§ **Record set**
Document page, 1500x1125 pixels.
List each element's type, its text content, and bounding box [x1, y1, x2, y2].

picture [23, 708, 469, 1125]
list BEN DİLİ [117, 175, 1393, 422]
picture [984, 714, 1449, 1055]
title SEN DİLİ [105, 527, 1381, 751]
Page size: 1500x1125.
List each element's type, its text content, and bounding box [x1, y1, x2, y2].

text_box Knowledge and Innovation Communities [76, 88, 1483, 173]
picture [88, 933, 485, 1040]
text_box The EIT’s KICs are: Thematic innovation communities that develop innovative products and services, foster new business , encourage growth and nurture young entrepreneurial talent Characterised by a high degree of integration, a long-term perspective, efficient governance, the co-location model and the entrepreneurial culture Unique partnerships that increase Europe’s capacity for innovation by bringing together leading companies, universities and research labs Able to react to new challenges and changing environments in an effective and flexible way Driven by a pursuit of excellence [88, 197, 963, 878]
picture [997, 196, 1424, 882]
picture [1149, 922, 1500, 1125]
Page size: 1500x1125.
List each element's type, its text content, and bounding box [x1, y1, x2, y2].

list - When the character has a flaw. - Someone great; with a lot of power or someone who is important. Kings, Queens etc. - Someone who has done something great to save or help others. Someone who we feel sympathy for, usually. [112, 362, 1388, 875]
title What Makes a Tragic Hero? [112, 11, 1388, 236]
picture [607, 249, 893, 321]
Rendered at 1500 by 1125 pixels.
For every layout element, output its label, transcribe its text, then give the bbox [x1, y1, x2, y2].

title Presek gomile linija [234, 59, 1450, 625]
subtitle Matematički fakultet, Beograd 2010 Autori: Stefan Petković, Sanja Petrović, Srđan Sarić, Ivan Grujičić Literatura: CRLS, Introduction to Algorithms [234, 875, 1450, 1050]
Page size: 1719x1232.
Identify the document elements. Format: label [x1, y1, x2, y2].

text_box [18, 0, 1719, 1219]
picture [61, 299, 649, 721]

§ **What this task involves**
Every line in the records above with the string "pixels" in it should be shown.

§ **Task response**
Document page, 1500x1125 pixels.
Rendered at 1500 by 1125 pixels.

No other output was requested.